I had my first teaching stint as a teaching intern at a junior college when I was 19 – that was when I found my love for teaching General Paper. Thereafter, I took on the MOE Teaching Scholarship. I graduated from the National University of Singapore with a Bachelor of Arts with Honours (Distinction) in English Language.
In NUS, I found my passion in film analysis and worked on several research papers in that area. I had the opportunity to write a thesis analysing and comparing the different uses of the Elvish Language in Tolkien's and Jackson's The Lord of the Rings. I was also roped in to work additional academic papers with some of my professors in my final year, where we looked at how masculinity had been portrayed through all the Bond films. As a result, I often use film to make difficult concepts more relatable to students.
I have had the privilege of serving at multiple secondary schools and working with students from all facets of society. My pedagogical skills expanded the most in a secondary school, where I started as a Beginning Teacher – I worked with graduating classes in my first year there, helping students find their footing and personal voice with the English language.

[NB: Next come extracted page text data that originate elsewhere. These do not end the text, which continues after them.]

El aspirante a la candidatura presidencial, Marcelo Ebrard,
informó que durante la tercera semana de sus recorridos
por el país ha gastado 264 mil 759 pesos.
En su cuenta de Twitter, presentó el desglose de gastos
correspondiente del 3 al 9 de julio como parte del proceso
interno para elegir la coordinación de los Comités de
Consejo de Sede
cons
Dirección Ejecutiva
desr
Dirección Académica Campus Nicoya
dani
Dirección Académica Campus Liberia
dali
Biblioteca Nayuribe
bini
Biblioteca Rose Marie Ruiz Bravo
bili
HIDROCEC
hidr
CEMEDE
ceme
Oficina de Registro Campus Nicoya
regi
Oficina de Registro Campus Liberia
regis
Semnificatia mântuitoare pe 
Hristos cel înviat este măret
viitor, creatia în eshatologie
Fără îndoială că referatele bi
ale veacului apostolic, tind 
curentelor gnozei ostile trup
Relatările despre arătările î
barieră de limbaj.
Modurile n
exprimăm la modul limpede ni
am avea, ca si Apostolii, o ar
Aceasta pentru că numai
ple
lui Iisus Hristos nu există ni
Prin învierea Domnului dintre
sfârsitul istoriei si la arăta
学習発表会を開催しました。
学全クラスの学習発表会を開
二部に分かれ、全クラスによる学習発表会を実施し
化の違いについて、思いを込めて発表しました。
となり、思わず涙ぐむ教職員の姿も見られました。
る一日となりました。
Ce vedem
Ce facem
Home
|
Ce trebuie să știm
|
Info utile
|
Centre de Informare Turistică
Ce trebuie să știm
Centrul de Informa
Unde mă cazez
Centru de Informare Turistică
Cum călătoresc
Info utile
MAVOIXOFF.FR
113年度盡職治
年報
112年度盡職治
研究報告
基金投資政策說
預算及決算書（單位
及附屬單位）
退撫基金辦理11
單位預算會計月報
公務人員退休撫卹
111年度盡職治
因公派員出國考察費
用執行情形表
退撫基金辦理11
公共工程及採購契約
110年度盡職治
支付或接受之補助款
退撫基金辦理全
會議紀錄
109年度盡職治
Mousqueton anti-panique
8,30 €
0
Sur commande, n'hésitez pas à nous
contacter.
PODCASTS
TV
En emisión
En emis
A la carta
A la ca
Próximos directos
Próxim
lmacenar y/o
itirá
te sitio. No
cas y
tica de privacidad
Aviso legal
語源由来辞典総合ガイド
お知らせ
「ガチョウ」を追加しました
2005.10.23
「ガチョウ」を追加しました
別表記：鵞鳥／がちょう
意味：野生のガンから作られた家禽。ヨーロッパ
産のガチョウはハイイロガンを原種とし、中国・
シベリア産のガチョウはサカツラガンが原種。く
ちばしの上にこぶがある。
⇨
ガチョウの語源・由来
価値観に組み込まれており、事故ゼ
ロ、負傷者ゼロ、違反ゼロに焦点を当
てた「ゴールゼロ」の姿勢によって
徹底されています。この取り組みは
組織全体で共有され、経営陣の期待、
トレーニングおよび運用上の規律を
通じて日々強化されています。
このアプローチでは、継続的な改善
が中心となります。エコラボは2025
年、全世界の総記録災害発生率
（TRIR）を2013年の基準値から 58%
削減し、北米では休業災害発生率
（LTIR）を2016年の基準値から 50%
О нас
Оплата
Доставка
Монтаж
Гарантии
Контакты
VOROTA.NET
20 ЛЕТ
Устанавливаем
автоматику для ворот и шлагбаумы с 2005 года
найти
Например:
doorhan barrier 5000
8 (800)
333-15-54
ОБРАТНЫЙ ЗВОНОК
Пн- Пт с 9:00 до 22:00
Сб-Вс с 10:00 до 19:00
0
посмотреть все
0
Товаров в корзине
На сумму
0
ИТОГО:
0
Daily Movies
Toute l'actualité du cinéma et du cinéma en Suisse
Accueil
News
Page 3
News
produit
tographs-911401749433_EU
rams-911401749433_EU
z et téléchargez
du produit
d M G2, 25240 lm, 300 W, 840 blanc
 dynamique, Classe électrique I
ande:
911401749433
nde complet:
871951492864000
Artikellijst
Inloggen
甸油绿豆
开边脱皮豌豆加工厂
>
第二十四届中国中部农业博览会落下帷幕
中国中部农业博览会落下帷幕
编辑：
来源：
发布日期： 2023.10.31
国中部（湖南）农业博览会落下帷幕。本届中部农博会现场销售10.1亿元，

In my second year, I was given the chance to be a Level Coordinator, where I was given the space to decide on the resources for the cohort, and lead a team of teachers to bring their hopes and dreams for the students to fruition. As a result, I realised that great outcomes are not the result of a great idea, but the by-product of working well with a great team. Through the years, I worked with students from every stream – this helped me understand that students do not care how much their teachers knew, until they knew how much their teachers cared.
Being a communicator and extrovert at heart, I found much enjoyment being part of the Talent Management Committee at my previous school. There, I liaised with external vendors to guide high performing students through a variety of different learning experiences. I spearheaded a project that focused on self-awareness, empathy and conversational skills. At its core, we anchored the programme on the premise that youths want to live a meaningful and impactful life that is true to their beliefs and values. Hence, the purpose of the programme was to give them the tools to be powerful change-makers.
So why General Paper? It seemed to me that most subjects looked at the past (understanding what has already been discovered), but GP was the one subject that always looked forward. Because GP aims to help students develop the ability to think critically and convey ideas in the most effective and fair-minded way, students who are taught well will reap benefits far beyond their 2 years in the classroom. It has the potential to improve the way we relate to our future spouses, the way we empathise with the needy, and the way we process our internal struggles. For this reason, I see the value in GP, and I hope to help students find joy in learning it.
In my free time, I exercise, teach in Sunday School, play the piano and bake with my family.